The scientists found that the technique not only worked, it tripled crop production.

Excited by the possibility of ancient technology succeeding where costly machinery and chemical fertilizers had failed, private development organizations and the Peruvian government rushed in to aid farmers.

"There was waru waru fever to reconstruct ancient technology back then," said Alipio Canahua, a program director for the international humanitarian agency CARE. Between 1986 and 2001, some 15 groups rehabilitated 10,100 acres, Canahua said in his Puno office, about an hour southeast of Alto Catacha on Lake Titicaca. He said that as many as 250,000 acres in the area show traces of waru warus.

Dimensions vary, but the raised fields are generally one yard high, four to 10 yards wide, 10 to 100 yards long and separated by similarly sized canals.

Potatoes and grains such as quinoa are grown in the elevated earth, while underwater ferns in the canals provide a home for nitrogen-rich green algae that provide a natural fertilizer. Water in the canals allows for "splash irrigation" and creates a slightly warmer micro-climate that protects crops from the killer frost of the harsh altiplano nights. By absorbing the strong sunlight during the day, the water retains enough solar radiation to raise overnight temperatures by nearly 4 degrees Fahrenheit.

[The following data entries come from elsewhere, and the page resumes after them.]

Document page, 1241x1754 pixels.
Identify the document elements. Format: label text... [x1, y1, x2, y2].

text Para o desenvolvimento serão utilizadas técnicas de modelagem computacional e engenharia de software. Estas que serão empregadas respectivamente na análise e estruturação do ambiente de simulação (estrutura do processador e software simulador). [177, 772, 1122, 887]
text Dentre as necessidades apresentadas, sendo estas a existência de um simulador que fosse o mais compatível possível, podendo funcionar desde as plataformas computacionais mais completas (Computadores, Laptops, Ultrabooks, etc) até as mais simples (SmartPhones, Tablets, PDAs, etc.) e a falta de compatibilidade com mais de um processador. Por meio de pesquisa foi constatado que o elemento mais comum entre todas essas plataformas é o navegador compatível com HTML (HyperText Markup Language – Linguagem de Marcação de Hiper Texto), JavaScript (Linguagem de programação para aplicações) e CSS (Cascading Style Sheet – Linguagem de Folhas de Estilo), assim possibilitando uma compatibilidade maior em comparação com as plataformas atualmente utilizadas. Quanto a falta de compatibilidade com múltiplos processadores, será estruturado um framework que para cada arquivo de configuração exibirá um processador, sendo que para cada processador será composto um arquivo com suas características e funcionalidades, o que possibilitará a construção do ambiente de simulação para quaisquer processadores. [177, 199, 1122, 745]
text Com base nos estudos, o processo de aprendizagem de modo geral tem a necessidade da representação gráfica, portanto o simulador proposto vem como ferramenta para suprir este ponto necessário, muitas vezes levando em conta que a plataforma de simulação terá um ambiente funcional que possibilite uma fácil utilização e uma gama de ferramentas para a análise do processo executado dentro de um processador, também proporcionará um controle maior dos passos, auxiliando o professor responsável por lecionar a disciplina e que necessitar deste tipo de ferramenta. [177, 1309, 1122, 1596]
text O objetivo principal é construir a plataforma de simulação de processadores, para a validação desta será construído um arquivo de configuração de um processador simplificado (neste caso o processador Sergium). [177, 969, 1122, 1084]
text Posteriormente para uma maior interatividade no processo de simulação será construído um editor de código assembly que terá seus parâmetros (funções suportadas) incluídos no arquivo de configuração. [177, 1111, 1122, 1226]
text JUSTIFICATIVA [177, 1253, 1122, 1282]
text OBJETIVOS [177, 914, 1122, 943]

University of Illinois anthropologists working in Peru also confirmed another suspected benefit: The raised systems provided a buffer against the notoriously fluctuating lake.

In 1983, water in restored canals helped irrigate crops during a drought that damaged conventional fields in the area. Three years later, the elevated fields survived heavy flooding that inundated neighboring flatlands.

The University of Chicago's Alan Kolata, who rebuilt raised fields attributed to the ancient Tiwanaku culture on the lake's southern flood plain in Bolivia, has determined that the technique dates to about A.D. 500.

But beginning about A.D. 1100, a 300-year-long drought dropped the water table and dried up fields, Kolata's research shows. The ensuing collapse of the agricultural system led to a crisis that plunged the region into a pastoral dark age, he said.

"There was a sustained boom in the agricultural fields and then a serious bust when the water was cut off," he said. "They didn't diversify their investment."

Canahua said he still sees many of the raised fields being maintained since the CARE program ended in 2001. He is now looking at using them in conjunction with other ancient techniques such as interconnected irrigation lakes called "qochas" and the Inca-built terraces known as "andenes" for farming the steep Andean slopes.

"For me, the waru warus aren't the solution. They are an option -- one more option," Canahua said.

Kolata believes the success of rediscovered technology boils down to governments getting the economic incentives right.

Unlike raised fields on the Peruvian side of the border, his test fields -- "sukacollos" in the Aymara language spoken south of Puno -- were abandoned when the Bolivian government and private groups did not step in.

"There is a moral to the tale of Tiwanaku," he said. "There was a tremendous investment by the state over a 600-year period -- and it worked."

In Cutini Capilla, an Aymara community on the western shore of Lake Titicaca between Puno and the ruins of the Tiwanaku capital, Luis Tulco, 53, said the raised fields that his village built five years ago are doing well.

"Before, this area always flooded, but now we have waru warus and this land is useful," he said in heavily accented Spanish as he stood at the edge of an elevated field of purplish quinoa under an enormous blue sky.

Cesar Mamani, 45, president of the 65-family community, agreed. "Old techniques remind us of our ancestors and our ancestors had good ideas," he said.